Thom Palstra is aware of the privileged position of his research school. ‘But Dutch research as a whole is internationally of very high level’, he states. ‘Which is no coincidence – advice from NWO, KNAW and AWT in recent decades has played an important role in this.’ The scientific policy has been very successful. Palstra can understand that the cabinet wants to limit its expenditure, but the ‘extreme emphasis on innovation’ of this cabinet is causing him concern. ‘If you want to assess universities on short-term returns, then you won’t be doing them justice, and in the long term you’ll damage not only the research but also the economy.’
The Zernike Institute researches the fundamental characteristics of materials. Many studies of nanoparticles, superconductivity and magnetism are conducted at an abstract level. Such research results in revolutionary materials in the long term. From kidney stone crushers to computer processors – without fundamental research they could not have been developed. Palstra: ‘The innovation to which our cabinet attaches so much importance relies heavily on fundamental research. If you cut back now on fundamental research and transfer that money to goal-oriented budgets, you are reducing the innovative capacity ten to twenty years down the line.’
His own research school may be coming out of this cutback round unscathed and be able to continue to conduct fundamental research unabated, but cutbacks elsewhere in the university system will also have a negative influence on the Zernike Institute. Palstra: ‘It goes without saying that we don’t operate in a vacuum; our researchers had to be trained somewhere. Cutbacks elsewhere will therefore also affect top institutes.’ The focus on student success rates will also affect the quality of research in the end, thinks the professor. ‘We really should enable students to develop a wide range of talents.’
Compared to the cutbacks being introduced elsewhere in Europe, Dutch research, according to Palstra, has not come off that badly. Nevertheless, he is concerned with the future of the university system, and the value that the cabinet is attaching to the standpoints of Dutch universities. ‘Universities are of crucial importance for society’, comments the professor. ‘You would expect a cabinet to listen more closely to the standpoints of such institutions than they currently appear to be doing.’
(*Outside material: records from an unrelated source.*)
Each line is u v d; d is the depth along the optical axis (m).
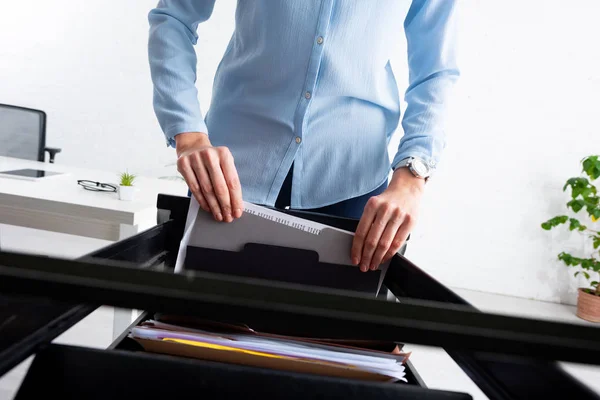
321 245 0.64
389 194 0.72
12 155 3.04
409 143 0.82
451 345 0.24
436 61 0.90
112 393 0.37
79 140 3.82
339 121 0.91
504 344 0.24
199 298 0.24
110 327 2.09
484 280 4.01
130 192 1.53
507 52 3.79
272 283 0.25
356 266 0.64
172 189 2.06
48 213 1.37
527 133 3.85
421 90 0.90
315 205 0.95
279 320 0.24
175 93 0.79
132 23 3.68
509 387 0.34
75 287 0.24
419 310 0.24
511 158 3.88
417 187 0.77
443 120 0.86
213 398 0.37
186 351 0.44
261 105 0.91
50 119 3.80
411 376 0.51
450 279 4.01
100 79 3.75
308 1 0.84
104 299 0.24
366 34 0.87
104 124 3.80
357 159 0.94
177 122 0.77
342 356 0.44
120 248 0.50
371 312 0.24
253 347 0.44
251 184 0.93
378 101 0.93
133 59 3.72
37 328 0.35
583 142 3.85
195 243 0.64
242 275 0.64
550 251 3.97
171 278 0.24
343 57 0.87
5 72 3.75
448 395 0.37
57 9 3.68
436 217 3.95
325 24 0.84
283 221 0.64
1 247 0.25
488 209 3.93
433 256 3.99
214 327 0.49
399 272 0.63
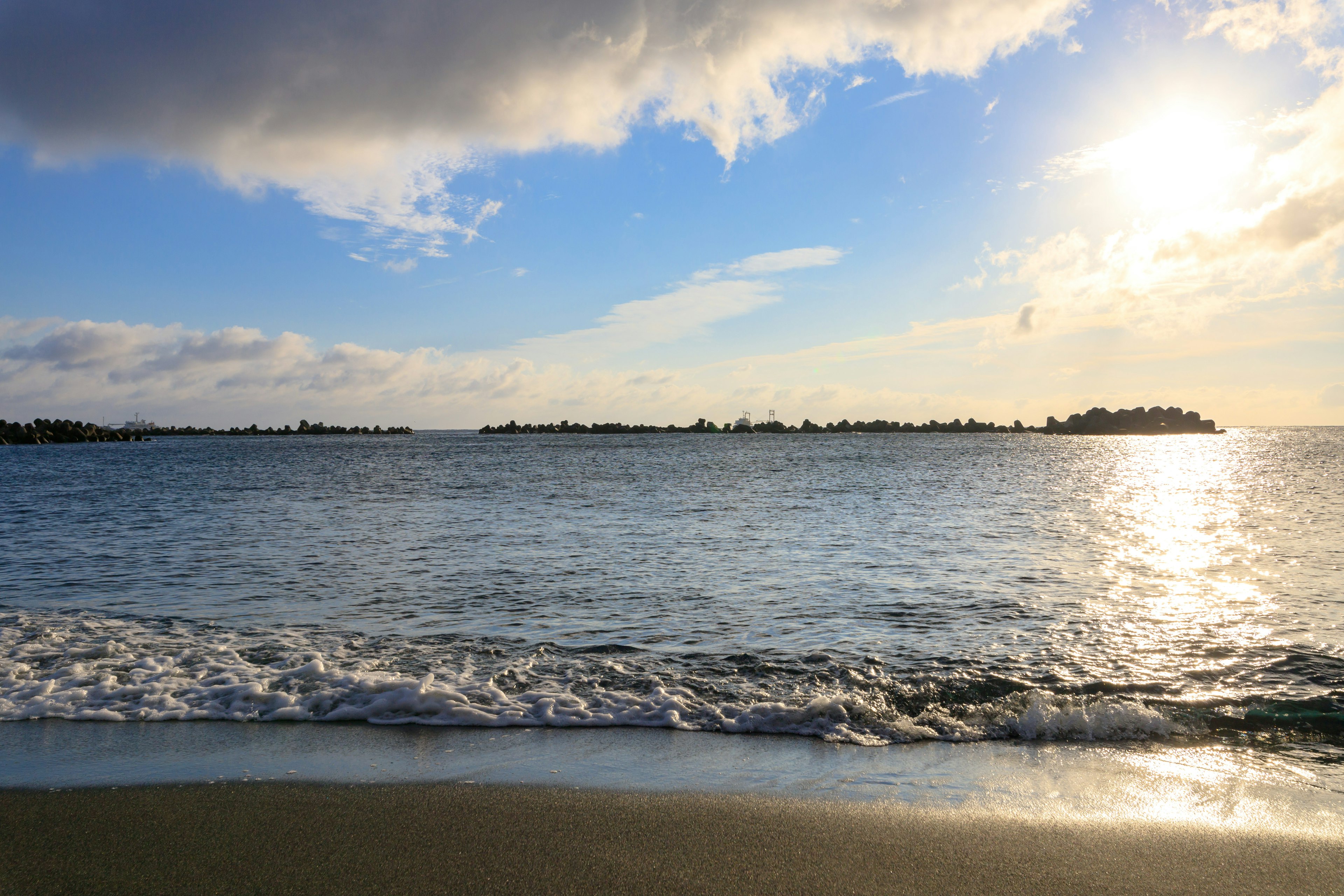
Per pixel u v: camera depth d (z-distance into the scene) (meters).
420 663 8.73
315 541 18.06
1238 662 8.78
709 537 18.97
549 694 7.65
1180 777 5.83
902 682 8.07
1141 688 7.85
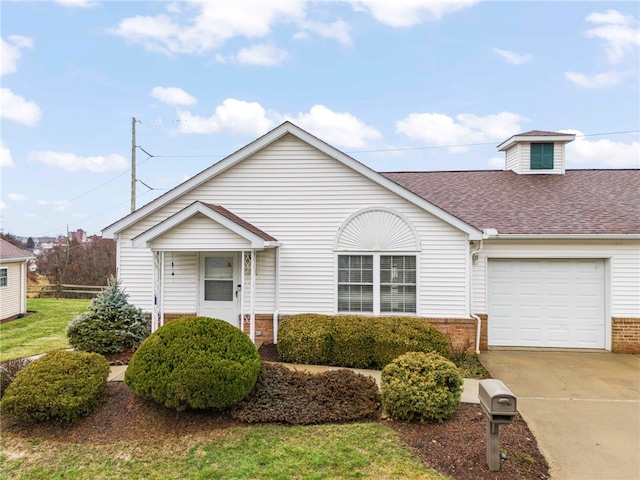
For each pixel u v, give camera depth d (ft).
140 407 19.83
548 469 15.02
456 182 44.52
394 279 32.37
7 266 54.75
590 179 43.29
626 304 32.68
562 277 33.78
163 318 33.35
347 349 27.91
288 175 33.30
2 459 16.61
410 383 18.45
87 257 102.58
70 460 16.44
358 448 16.28
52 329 46.80
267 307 33.42
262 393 20.03
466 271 31.71
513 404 14.07
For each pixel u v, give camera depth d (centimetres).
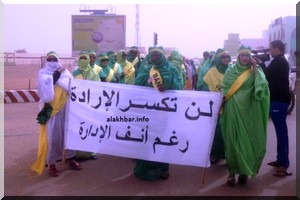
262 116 540
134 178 588
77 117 579
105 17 2184
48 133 578
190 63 1359
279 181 575
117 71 891
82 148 580
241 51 539
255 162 545
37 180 575
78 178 585
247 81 539
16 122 1020
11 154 712
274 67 587
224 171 625
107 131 574
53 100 581
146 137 564
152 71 568
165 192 531
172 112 555
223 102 556
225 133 550
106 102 573
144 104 564
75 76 679
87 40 2212
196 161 550
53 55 596
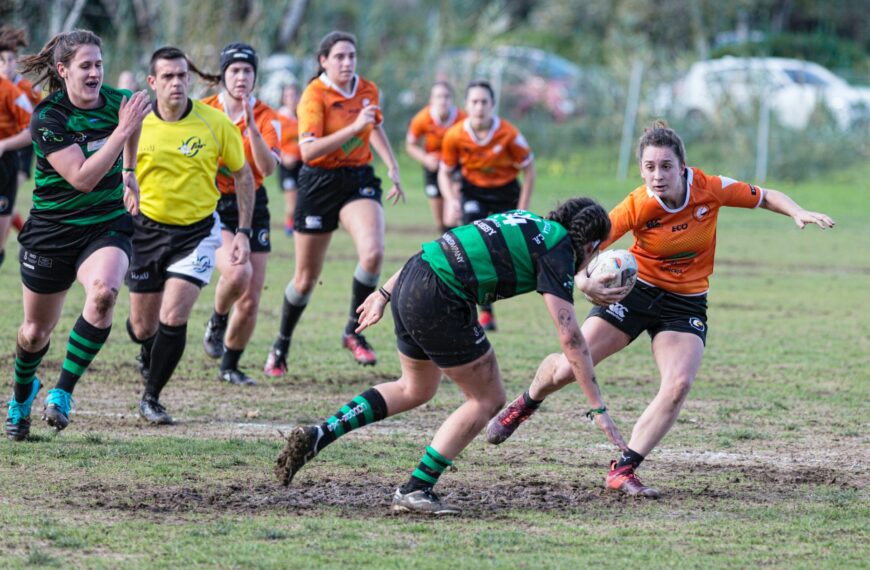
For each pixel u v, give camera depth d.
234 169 26.95
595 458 24.20
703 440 26.12
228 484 21.38
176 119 26.28
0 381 29.72
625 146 103.44
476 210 43.47
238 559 17.19
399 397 20.23
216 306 31.66
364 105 33.91
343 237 69.12
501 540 18.44
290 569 16.83
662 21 141.38
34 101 39.53
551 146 106.94
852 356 36.78
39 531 18.27
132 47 100.69
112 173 23.59
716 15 141.12
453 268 19.03
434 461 19.88
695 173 22.30
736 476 23.03
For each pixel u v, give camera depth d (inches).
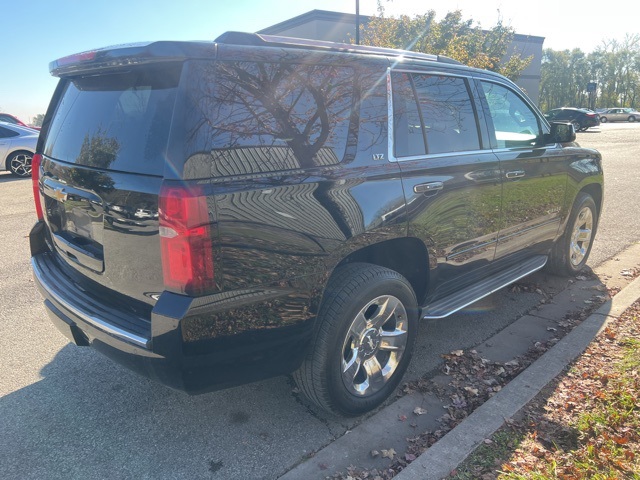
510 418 109.5
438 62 137.1
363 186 107.3
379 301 113.4
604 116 1861.5
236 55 90.7
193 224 82.6
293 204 94.9
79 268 110.0
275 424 114.6
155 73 91.6
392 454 102.7
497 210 146.6
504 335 153.9
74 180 104.3
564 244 191.3
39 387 129.3
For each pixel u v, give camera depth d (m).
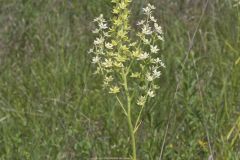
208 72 5.59
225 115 4.85
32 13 6.75
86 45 6.24
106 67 3.53
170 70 5.60
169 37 6.27
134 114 5.12
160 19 6.34
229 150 4.37
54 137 5.00
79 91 5.67
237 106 4.97
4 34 6.60
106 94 5.46
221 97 5.05
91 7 6.60
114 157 4.82
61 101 5.38
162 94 5.26
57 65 5.96
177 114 5.10
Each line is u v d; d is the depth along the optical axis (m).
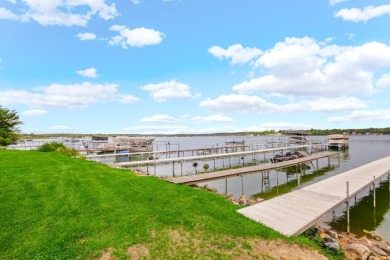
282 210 11.83
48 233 7.46
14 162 18.17
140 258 6.63
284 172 34.66
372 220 16.17
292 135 87.56
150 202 10.72
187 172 35.53
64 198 10.37
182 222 8.87
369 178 20.12
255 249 7.66
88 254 6.59
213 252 7.14
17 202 9.54
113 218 8.73
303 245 8.45
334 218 16.53
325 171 35.16
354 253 9.73
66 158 22.06
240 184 27.20
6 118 41.91
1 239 6.95
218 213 10.09
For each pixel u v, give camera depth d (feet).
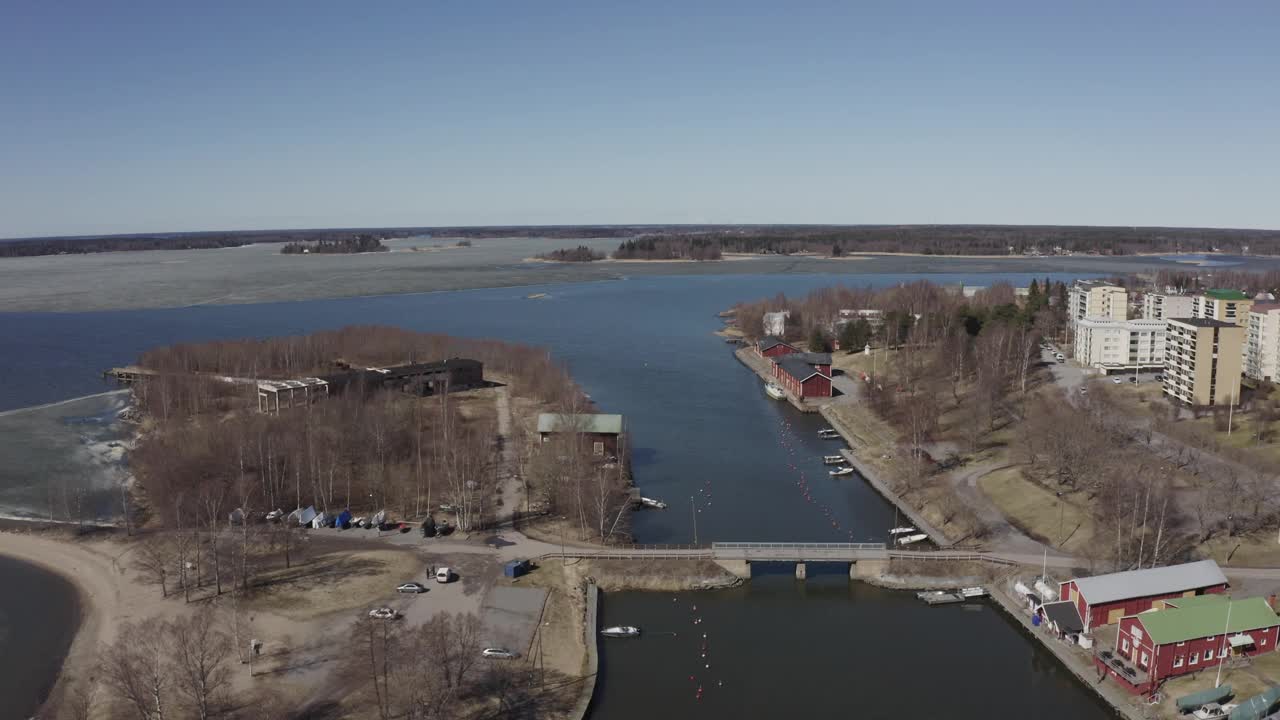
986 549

Thom Palstra (1958) is professor of solid state chemistry at the University of Groningen. His specialisms are magnetism, conductivity and superconductivity and crystalline structures. Alongside his work as a professor, Palstra is Scientific Director of the Zernike Institute for Advanced Materials and since May 2010 a member of KNAW. Palstra studied in Leiden, where he also gained his PhD, and worked as a postdoc and member of the technical staff of Bell Laboratories in New Jersey (USA).